Il chitarrista Stefano Recchioni fu ucciso nel 1978 da un membro delle forze dell'ordine durante gli scontri scoppiati in seguito ai fatti di Acca Larentia*** (in cui altri due militanti del MSI caddero per mano di un sedicente Nucleo Armato di Contropotere Territoriale).

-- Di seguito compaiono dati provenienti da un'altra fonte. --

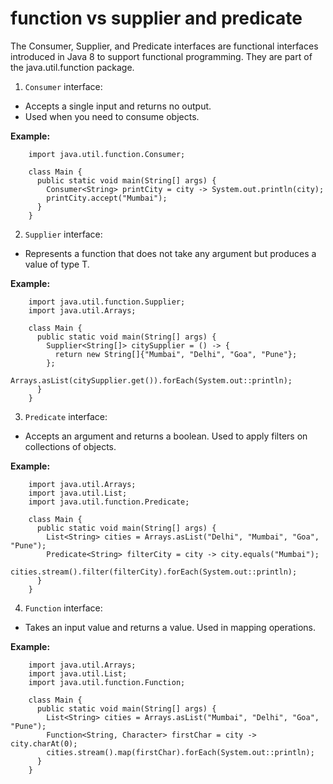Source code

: # function vs supplier and predicate

 The Consumer, Supplier, and Predicate interfaces are functional interfaces introduced in Java 8 to support functional programming.
 They are part of the java.util.function package.

 1. `Consumer` interface:
 
 * Accepts a single input and returns no output.
 * Used when you need to consume objects.
 
 **Example:**
 
		import java.util.function.Consumer;
	
		class Main {
		  public static void main(String[] args) {
			Consumer<String> printCity = city -> System.out.println(city);
			printCity.accept("Mumbai");
		  }
		}
	
 2. `Supplier` interface:
 
 * Represents a function that does not take any argument but produces a value of type T.
 
 **Example:**
 
		import java.util.function.Supplier;
		import java.util.Arrays;
	
		class Main {
		  public static void main(String[] args) {
			Supplier<String[]> citySupplier = () -> {
			  return new String[]{"Mumbai", "Delhi", "Goa", "Pune"};
			};
			Arrays.asList(citySupplier.get()).forEach(System.out::println);
		  }
		}
	
 3. `Predicate` interface:
 
 * Accepts an argument and returns a boolean. Used to apply filters on collections of objects.
 
 **Example:**
 
		import java.util.Arrays;
		import java.util.List;
		import java.util.function.Predicate;
	
		class Main {
		  public static void main(String[] args) {
			List<String> cities = Arrays.asList("Delhi", "Mumbai", "Goa", "Pune");
			Predicate<String> filterCity = city -> city.equals("Mumbai");
			cities.stream().filter(filterCity).forEach(System.out::println);
		  }
		}
	
 4. `Function` interface:
 
 * Takes an input value and returns a value. Used in mapping operations.
 
 **Example:**
 
		import java.util.Arrays;
		import java.util.List;
		import java.util.function.Function;
	
		class Main {
		  public static void main(String[] args) {
			List<String> cities = Arrays.asList("Mumbai", "Delhi", "Goa", "Pune");
			Function<String, Character> firstChar = city -> city.charAt(0);
			cities.stream().map(firstChar).forEach(System.out::println);
		  }
		}
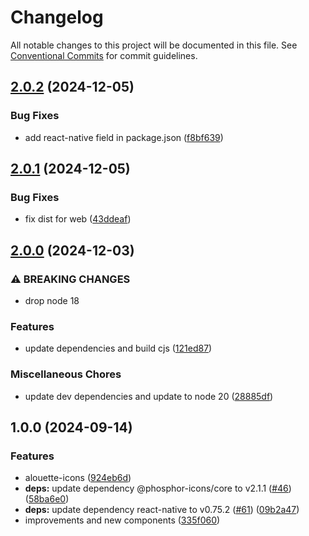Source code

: # Changelog

All notable changes to this project will be documented in this file.
See [Conventional Commits](https://conventionalcommits.org) for commit guidelines.

## [2.0.2](https://github.com/christophehurpeau/alouette/compare/alouette-icons@2.0.1...alouette-icons@2.0.2) (2024-12-05)

### Bug Fixes

* add react-native field in package.json ([f8bf639](https://github.com/christophehurpeau/alouette/commit/f8bf6390402c9a9c25979899781b7a849d04202d))

## [2.0.1](https://github.com/christophehurpeau/alouette/compare/alouette-icons@2.0.0...alouette-icons@2.0.1) (2024-12-05)

### Bug Fixes

* fix dist for web ([43ddeaf](https://github.com/christophehurpeau/alouette/commit/43ddeaf1efc4989d56b248aa91aa667cdb418fa3))

## [2.0.0](https://github.com/christophehurpeau/alouette/compare/alouette-icons@1.0.0...alouette-icons@2.0.0) (2024-12-03)

### ⚠ BREAKING CHANGES

* drop node 18

### Features

* update dependencies and build cjs ([121ed87](https://github.com/christophehurpeau/alouette/commit/121ed8748bed730826d206160399af2f1eae63fa))

### Miscellaneous Chores

* update dev dependencies and update to node 20 ([28885df](https://github.com/christophehurpeau/alouette/commit/28885dfe4fae18e4159ec3c9fab23a7fc738b6c0))

## 1.0.0 (2024-09-14)

### Features

* alouette-icons ([924eb6d](https://github.com/christophehurpeau/alouette/commit/924eb6da66cb9689cfc1bb390a810167eb9b5d87))
* **deps:** update dependency @phosphor-icons/core to v2.1.1 ([#46](https://github.com/christophehurpeau/alouette/issues/46)) ([58ba6e0](https://github.com/christophehurpeau/alouette/commit/58ba6e0473f6a7362d19e21f9f71ca97b81933df))
* **deps:** update dependency react-native to v0.75.2 ([#61](https://github.com/christophehurpeau/alouette/issues/61)) ([09b2a47](https://github.com/christophehurpeau/alouette/commit/09b2a472ba642defe11ef3eee5ef546ff1bf633f))
* improvements and new components ([335f060](https://github.com/christophehurpeau/alouette/commit/335f06086a3eae528e8f351ad6bf5b94cdc4c612))

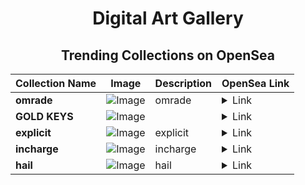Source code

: <div align="center">

# Digital Art Gallery

## Trending Collections on OpenSea

| Collection Name                       | Image                                                                                     | Description                       | OpenSea Link                                                                                          |
|---------------------------------------|-------------------------------------------------------------------------------------------|-----------------------------------|--------------------------------------------------------------------------------------------------------|
| **omrade** | ![Image](https://i.seadn.io/s/raw/files/35a5424a9882083a54862b609fa623f9.jpg?w=500&auto=format?w=200&auto=format) | omrade | <details><summary>Link</summary>[omrade](https://opensea.io/collection/omrade-2)</details> |
| **GOLD KEYS** | ![Image](https://i.seadn.io/s/raw/files/6d966e8d97f34d60151b68818710f383.png?w=500&auto=format?w=200&auto=format) |  | <details><summary>Link</summary>[GOLD KEYS](https://opensea.io/collection/gold-keys-2)</details> |
| **explicit** | ![Image](https://i.seadn.io/s/raw/files/81c1a9cdd1260ead13b8fa90059652b5.jpg?w=500&auto=format?w=200&auto=format) | explicit | <details><summary>Link</summary>[explicit](https://opensea.io/collection/explicit-18)</details> |
| **incharge** | ![Image](https://i.seadn.io/s/raw/files/c09ebae17387b7d6eeb9fa0d42afe5ee.jpg?w=500&auto=format?w=200&auto=format) | incharge | <details><summary>Link</summary>[incharge](https://opensea.io/collection/incharge-3)</details> |
| **hail** | ![Image](https://i.seadn.io/s/raw/files/e0c62323acfa4f7bb7e60277b2d004fb.jpg?w=500&auto=format?w=200&auto=format) | hail | <details><summary>Link</summary>[hail](https://opensea.io/collection/hail-10)</details> |

</div>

In realtà le istanze politiche del tempo (di qualunque parte) erano già carne da macello da almeno un quinquennio; la normalizzazione del Potere Unico avanzava incontrastata. Pochi la riconobbero, ancor meno la denunciarono esplicitamente. The brave new world, che ora viviamo, era alle porte. Tutto il mondo politico dei Settanta, strumentalizzato e annientato proprio da quel Potere, porta le stimmate di una sconfitta epocale. Una pacificazione storica dovrebbe partire da qui.


* Cfr. la lettera del filosofo a Peter Gast datata 22 Novembre 1884.
** La città fu teatro dei bombardamenti a tappeto angloamericani; si registrarono quasi 400.000 vittime civili.
*** L'anno seguente un altro militante, Alberto Giacquinto, venne ucciso dalle forze dell'ordine durante la commemorazione.